**REQUIRED WORK**
What you return should match the data below exactly, with every entry reproduced.

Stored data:
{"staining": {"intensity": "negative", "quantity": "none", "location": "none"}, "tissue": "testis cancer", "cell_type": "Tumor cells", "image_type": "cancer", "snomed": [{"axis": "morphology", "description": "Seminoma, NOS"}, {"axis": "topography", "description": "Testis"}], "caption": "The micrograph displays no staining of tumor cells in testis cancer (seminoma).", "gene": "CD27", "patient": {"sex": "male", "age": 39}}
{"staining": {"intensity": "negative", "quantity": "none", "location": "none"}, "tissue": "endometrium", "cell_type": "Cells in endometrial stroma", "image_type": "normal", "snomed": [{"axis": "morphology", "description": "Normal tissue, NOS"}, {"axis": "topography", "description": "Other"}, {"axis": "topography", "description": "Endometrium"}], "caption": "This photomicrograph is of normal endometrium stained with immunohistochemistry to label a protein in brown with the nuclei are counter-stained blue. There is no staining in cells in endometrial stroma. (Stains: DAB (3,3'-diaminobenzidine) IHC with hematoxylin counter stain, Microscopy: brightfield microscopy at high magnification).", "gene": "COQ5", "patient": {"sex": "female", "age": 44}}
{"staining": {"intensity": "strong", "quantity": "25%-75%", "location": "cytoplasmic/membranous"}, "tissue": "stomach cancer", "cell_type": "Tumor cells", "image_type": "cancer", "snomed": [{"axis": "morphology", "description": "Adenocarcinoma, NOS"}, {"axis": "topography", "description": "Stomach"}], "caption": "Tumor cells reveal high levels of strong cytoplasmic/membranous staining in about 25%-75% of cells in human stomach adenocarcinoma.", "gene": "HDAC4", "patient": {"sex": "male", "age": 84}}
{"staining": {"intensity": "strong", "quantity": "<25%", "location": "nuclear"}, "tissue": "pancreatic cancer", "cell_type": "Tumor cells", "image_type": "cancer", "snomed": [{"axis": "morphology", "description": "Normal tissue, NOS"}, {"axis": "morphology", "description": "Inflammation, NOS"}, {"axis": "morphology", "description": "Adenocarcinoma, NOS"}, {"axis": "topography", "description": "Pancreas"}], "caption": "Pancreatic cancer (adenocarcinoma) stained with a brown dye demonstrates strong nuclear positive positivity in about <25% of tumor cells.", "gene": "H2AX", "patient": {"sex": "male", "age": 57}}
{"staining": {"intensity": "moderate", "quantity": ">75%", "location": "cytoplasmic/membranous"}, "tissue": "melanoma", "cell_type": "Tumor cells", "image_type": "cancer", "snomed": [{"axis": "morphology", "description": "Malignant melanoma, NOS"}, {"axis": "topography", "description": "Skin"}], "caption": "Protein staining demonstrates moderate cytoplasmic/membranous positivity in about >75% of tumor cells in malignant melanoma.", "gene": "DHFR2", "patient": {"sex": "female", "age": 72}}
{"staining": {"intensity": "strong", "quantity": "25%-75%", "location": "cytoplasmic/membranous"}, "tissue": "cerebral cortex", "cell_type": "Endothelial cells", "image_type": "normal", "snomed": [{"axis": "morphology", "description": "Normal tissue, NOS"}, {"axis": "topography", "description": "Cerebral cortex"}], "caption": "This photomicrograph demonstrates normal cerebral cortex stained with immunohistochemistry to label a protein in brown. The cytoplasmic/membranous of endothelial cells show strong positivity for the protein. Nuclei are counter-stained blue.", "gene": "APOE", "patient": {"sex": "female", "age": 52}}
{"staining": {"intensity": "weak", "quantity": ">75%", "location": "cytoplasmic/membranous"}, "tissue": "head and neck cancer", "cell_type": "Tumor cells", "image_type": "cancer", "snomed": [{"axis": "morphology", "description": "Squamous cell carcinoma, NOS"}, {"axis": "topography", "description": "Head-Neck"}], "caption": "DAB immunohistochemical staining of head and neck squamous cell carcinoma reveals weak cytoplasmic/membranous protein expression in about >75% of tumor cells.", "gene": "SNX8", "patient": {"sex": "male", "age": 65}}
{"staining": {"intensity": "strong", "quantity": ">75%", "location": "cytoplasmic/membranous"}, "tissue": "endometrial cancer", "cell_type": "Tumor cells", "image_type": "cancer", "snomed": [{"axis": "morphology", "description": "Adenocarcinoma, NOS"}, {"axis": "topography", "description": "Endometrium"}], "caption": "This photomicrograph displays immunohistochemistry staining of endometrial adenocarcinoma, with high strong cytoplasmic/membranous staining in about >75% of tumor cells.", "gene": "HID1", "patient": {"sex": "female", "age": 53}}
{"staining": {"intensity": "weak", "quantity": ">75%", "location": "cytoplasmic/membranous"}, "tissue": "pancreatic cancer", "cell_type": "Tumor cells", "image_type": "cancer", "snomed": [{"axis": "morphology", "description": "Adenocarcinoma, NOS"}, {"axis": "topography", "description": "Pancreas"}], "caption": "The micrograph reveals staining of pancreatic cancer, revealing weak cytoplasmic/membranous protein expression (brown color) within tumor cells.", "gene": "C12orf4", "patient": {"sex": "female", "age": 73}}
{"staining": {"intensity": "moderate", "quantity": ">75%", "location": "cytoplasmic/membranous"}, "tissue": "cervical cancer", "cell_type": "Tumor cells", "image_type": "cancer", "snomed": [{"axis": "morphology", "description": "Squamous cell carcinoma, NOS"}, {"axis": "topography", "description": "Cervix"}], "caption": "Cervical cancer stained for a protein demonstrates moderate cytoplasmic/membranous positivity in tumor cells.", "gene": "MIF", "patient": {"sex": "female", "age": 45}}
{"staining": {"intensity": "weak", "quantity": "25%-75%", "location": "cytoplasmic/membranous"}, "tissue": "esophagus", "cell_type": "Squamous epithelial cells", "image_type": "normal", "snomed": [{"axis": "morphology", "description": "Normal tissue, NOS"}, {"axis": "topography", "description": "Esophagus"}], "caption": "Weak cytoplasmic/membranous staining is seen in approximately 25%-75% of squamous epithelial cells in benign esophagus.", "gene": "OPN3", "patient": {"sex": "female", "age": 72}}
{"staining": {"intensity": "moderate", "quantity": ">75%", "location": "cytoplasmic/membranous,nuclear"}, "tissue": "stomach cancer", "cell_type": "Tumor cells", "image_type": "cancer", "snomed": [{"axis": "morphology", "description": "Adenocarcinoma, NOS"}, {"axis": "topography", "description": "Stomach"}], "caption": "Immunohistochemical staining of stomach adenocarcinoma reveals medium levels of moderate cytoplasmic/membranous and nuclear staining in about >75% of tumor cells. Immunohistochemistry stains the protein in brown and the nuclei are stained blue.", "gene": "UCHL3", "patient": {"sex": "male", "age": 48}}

**ANSWER FOR THIS EXERCISE**
{"staining": {"intensity": "negative", "quantity": "none", "location": "none"}, "tissue": "testis cancer", "cell_type": "Tumor cells", "image_type": "cancer", "snomed": [{"axis": "morphology", "description": "Seminoma, NOS"}, {"axis": "topography", "description": "Testis"}], "caption": "The micrograph displays no staining of tumor cells in testis cancer (seminoma).", "gene": "CD27", "patient": {"sex": "male", "age": 39}}
{"staining": {"intensity": "negative", "quantity": "none", "location": "none"}, "tissue": "endometrium", "cell_type": "Cells in endometrial stroma", "image_type": "normal", "snomed": [{"axis": "morphology", "description": "Normal tissue, NOS"}, {"axis": "topography", "description": "Other"}, {"axis": "topography", "description": "Endometrium"}], "caption": "This photomicrograph is of normal endometrium stained with immunohistochemistry to label a protein in brown with the nuclei are counter-stained blue. There is no staining in cells in endometrial stroma. (Stains: DAB (3,3'-diaminobenzidine) IHC with hematoxylin counter stain, Microscopy: brightfield microscopy at high magnification).", "gene": "COQ5", "patient": {"sex": "female", "age": 44}}
{"staining": {"intensity": "strong", "quantity": "25%-75%", "location": "cytoplasmic/membranous"}, "tissue": "stomach cancer", "cell_type": "Tumor cells", "image_type": "cancer", "snomed": [{"axis": "morphology", "description": "Adenocarcinoma, NOS"}, {"axis": "topography", "description": "Stomach"}], "caption": "Tumor cells reveal high levels of strong cytoplasmic/membranous staining in about 25%-75% of cells in human stomach adenocarcinoma.", "gene": "HDAC4", "patient": {"sex": "male", "age": 84}}
{"staining": {"intensity": "strong", "quantity": "<25%", "location": "nuclear"}, "tissue": "pancreatic cancer", "cell_type": "Tumor cells", "image_type": "cancer", "snomed": [{"axis": "morphology", "description": "Normal tissue, NOS"}, {"axis": "morphology", "description": "Inflammation, NOS"}, {"axis": "morphology", "description": "Adenocarcinoma, NOS"}, {"axis": "topography", "description": "Pancreas"}], "caption": "Pancreatic cancer (adenocarcinoma) stained with a brown dye demonstrates strong nuclear positive positivity in about <25% of tumor cells.", "gene": "H2AX", "patient": {"sex": "male", "age": 57}}
{"staining": {"intensity": "moderate", "quantity": ">75%", "location": "cytoplasmic/membranous"}, "tissue": "melanoma", "cell_type": "Tumor cells", "image_type": "cancer", "snomed": [{"axis": "morphology", "description": "Malignant melanoma, NOS"}, {"axis": "topography", "description": "Skin"}], "caption": "Protein staining demonstrates moderate cytoplasmic/membranous positivity in about >75% of tumor cells in malignant melanoma.", "gene": "DHFR2", "patient": {"sex": "female", "age": 72}}
{"staining": {"intensity": "strong", "quantity": "25%-75%", "location": "cytoplasmic/membranous"}, "tissue": "cerebral cortex", "cell_type": "Endothelial cells", "image_type": "normal", "snomed": [{"axis": "morphology", "description": "Normal tissue, NOS"}, {"axis": "topography", "description": "Cerebral cortex"}], "caption": "This photomicrograph demonstrates normal cerebral cortex stained with immunohistochemistry to label a protein in brown. The cytoplasmic/membranous of endothelial cells show strong positivity for the protein. Nuclei are counter-stained blue.", "gene": "APOE", "patient": {"sex": "female", "age": 52}}
{"staining": {"intensity": "weak", "quantity": ">75%", "location": "cytoplasmic/membranous"}, "tissue": "head and neck cancer", "cell_type": "Tumor cells", "image_type": "cancer", "snomed": [{"axis": "morphology", "description": "Squamous cell carcinoma, NOS"}, {"axis": "topography", "description": "Head-Neck"}], "caption": "DAB immunohistochemical staining of head and neck squamous cell carcinoma reveals weak cytoplasmic/membranous protein expression in about >75% of tumor cells.", "gene": "SNX8", "patient": {"sex": "male", "age": 65}}
{"staining": {"intensity": "strong", "quantity": ">75%", "location": "cytoplasmic/membranous"}, "tissue": "endometrial cancer", "cell_type": "Tumor cells", "image_type": "cancer", "snomed": [{"axis": "morphology", "description": "Adenocarcinoma, NOS"}, {"axis": "topography", "description": "Endometrium"}], "caption": "This photomicrograph displays immunohistochemistry staining of endometrial adenocarcinoma, with high strong cytoplasmic/membranous staining in about >75% of tumor cells.", "gene": "HID1", "patient": {"sex": "female", "age": 53}}
{"staining": {"intensity": "weak", "quantity": ">75%", "location": "cytoplasmic/membranous"}, "tissue": "pancreatic cancer", "cell_type": "Tumor cells", "image_type": "cancer", "snomed": [{"axis": "morphology", "description": "Adenocarcinoma, NOS"}, {"axis": "topography", "description": "Pancreas"}], "caption": "The micrograph reveals staining of pancreatic cancer, revealing weak cytoplasmic/membranous protein expression (brown color) within tumor cells.", "gene": "C12orf4", "patient": {"sex": "female", "age": 73}}
{"staining": {"intensity": "moderate", "quantity": ">75%", "location": "cytoplasmic/membranous"}, "tissue": "cervical cancer", "cell_type": "Tumor cells", "image_type": "cancer", "snomed": [{"axis": "morphology", "description": "Squamous cell carcinoma, NOS"}, {"axis": "topography", "description": "Cervix"}], "caption": "Cervical cancer stained for a protein demonstrates moderate cytoplasmic/membranous positivity in tumor cells.", "gene": "MIF", "patient": {"sex": "female", "age": 45}}
{"staining": {"intensity": "weak", "quantity": "25%-75%", "location": "cytoplasmic/membranous"}, "tissue": "esophagus", "cell_type": "Squamous epithelial cells", "image_type": "normal", "snomed": [{"axis": "morphology", "description": "Normal tissue, NOS"}, {"axis": "topography", "description": "Esophagus"}], "caption": "Weak cytoplasmic/membranous staining is seen in approximately 25%-75% of squamous epithelial cells in benign esophagus.", "gene": "OPN3", "patient": {"sex": "female", "age": 72}}
{"staining": {"intensity": "moderate", "quantity": ">75%", "location": "cytoplasmic/membranous,nuclear"}, "tissue": "stomach cancer", "cell_type": "Tumor cells", "image_type": "cancer", "snomed": [{"axis": "morphology", "description": "Adenocarcinoma, NOS"}, {"axis": "topography", "description": "Stomach"}], "caption": "Immunohistochemical staining of stomach adenocarcinoma reveals medium levels of moderate cytoplasmic/membranous and nuclear staining in about >75% of tumor cells. Immunohistochemistry stains the protein in brown and the nuclei are stained blue.", "gene": "UCHL3", "patient": {"sex": "male", "age": 48}}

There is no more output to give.